-------- Document excerpt --------

MEMORANDUM AND ORDER PURSUANT TO RULE 23.0
The defendant, C.D., appeals from a District Court judge's issuance of a G. L. c. 209A abuse prevention order sought by C.D's former wife, plaintiff D.D.2 In turn, D.D. appeals from the judge's later order declining to extend the original order 3 beyond its one-year expiration date. On C.D.'s appeal, we conclude that the original order was supported by evidence that D.D. had a reasonable fear of imminent serious physical harm, and we therefore affirm that order. On D.D.'s appeal, we conclude that because the judge made her decision not to extend the order before she heard D.D.'s reasons for seeking an extension, that order must be vacated and the matter must be remanded for a new hearing.

--------

_List of tasks_.
1. Repeat the memorandum excerpt from "MEMORANDUM AND ORDER" up to and including "a new hearing.".
2. According to the memorandum excerpt, why must the order declining to extend the abuse prevention order be vacated and the matter remanded?
Rely on the memorandum excerpt alone.

-------- Provided data --------

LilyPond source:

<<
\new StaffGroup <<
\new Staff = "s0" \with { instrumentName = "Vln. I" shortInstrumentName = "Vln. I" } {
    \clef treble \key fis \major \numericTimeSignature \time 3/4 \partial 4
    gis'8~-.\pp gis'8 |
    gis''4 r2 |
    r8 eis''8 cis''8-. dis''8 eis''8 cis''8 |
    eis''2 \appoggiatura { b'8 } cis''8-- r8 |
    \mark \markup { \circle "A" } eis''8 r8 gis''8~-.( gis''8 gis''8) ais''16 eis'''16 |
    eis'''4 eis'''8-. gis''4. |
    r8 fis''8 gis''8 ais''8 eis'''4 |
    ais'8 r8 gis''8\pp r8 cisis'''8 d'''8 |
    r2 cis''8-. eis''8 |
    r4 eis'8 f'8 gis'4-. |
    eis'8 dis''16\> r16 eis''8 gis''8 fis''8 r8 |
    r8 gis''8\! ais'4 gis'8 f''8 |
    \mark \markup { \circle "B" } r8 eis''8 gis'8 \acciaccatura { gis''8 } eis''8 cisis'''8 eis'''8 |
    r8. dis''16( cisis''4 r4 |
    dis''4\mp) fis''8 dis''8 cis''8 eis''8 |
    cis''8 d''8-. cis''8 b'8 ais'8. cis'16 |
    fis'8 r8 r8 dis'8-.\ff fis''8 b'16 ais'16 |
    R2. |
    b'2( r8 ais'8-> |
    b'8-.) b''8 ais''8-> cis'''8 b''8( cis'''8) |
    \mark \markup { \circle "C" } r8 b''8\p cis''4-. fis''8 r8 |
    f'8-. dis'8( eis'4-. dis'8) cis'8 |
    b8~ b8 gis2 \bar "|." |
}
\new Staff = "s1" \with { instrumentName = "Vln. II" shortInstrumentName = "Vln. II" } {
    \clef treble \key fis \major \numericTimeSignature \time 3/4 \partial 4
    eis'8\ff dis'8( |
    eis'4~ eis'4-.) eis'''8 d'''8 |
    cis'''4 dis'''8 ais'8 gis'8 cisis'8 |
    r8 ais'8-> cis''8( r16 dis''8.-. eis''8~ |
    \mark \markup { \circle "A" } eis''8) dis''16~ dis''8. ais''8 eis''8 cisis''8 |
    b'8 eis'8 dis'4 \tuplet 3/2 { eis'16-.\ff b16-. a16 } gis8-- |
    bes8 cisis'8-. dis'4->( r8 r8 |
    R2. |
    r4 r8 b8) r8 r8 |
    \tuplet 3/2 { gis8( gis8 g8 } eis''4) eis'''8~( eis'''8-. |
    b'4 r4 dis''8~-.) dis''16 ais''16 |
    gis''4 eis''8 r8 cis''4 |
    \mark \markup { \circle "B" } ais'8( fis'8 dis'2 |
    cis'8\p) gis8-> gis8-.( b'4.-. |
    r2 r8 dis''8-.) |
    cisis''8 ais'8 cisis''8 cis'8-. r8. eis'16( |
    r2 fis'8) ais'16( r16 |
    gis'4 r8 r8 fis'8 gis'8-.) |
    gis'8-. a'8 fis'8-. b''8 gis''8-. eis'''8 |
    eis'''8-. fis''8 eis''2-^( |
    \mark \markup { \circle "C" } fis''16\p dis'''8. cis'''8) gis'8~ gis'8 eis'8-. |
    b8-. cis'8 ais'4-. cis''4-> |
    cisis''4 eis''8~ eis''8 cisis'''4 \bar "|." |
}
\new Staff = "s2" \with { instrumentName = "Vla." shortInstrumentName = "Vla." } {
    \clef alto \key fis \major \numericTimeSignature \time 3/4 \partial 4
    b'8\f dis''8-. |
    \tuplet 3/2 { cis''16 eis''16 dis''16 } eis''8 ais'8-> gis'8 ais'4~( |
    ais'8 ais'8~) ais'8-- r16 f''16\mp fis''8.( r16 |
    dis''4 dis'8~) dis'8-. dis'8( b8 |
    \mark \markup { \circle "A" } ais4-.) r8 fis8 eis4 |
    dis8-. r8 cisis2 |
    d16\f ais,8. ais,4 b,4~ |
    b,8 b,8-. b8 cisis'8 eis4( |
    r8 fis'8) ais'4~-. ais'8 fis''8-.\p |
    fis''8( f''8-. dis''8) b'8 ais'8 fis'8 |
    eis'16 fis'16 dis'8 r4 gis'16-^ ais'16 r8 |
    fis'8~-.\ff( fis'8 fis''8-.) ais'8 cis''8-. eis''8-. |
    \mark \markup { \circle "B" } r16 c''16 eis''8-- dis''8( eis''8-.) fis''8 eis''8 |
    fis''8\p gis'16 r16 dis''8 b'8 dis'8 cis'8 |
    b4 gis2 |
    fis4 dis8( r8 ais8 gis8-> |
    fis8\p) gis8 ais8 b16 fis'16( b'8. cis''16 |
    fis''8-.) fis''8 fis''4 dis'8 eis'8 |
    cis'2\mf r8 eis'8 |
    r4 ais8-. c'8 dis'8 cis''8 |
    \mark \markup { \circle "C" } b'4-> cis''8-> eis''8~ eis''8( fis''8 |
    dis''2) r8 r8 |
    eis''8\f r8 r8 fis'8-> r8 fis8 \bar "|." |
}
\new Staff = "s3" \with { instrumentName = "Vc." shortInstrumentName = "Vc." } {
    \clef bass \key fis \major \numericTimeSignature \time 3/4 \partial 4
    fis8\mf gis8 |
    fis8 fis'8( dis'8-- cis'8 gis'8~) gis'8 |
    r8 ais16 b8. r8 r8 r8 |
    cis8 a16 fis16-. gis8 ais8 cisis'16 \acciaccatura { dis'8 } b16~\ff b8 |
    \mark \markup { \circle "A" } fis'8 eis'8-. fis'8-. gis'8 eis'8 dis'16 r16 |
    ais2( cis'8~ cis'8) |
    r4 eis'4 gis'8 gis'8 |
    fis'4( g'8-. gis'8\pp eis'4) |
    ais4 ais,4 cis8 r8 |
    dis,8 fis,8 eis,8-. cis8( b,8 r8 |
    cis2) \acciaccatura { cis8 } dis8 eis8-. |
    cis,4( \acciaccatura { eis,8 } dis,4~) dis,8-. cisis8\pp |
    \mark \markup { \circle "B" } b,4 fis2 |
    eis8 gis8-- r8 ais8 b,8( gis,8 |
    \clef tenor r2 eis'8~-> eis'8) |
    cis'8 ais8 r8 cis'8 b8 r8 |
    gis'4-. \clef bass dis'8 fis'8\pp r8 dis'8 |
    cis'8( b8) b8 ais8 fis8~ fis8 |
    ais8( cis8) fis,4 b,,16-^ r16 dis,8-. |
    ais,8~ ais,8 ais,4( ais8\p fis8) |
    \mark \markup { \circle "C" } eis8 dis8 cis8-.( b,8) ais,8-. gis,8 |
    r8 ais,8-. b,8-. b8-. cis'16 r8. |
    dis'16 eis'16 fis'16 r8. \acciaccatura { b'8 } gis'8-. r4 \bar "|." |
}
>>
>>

--------

_Per-task answers_.
1.
MEMORANDUM AND ORDER PURSUANT TO RULE 23.0
The defendant, C.D., appeals from a District Court judge's issuance of a G. L. c. 209A abuse prevention order sought by C.D's former wife, plaintiff D.D.2 In turn, D.D. appeals from the judge's later order declining to extend the original order 3 beyond its one-year expiration date. On C.D.'s appeal, we conclude that the original order was supported by evidence that D.D. had a reasonable fear of imminent serious physical harm, and we therefore affirm that order. On D.D.'s appeal, we conclude that because the judge made her decision not to extend the order before she heard D.D.'s reasons for seeking an extension, that order must be vacated and the matter must be remanded for a new hearing.

2. The judge decided not to extend the order before she heard D.D.'s reasons for seeking an extension. For that reason, the order is vacated and the matter is remanded for a new hearing.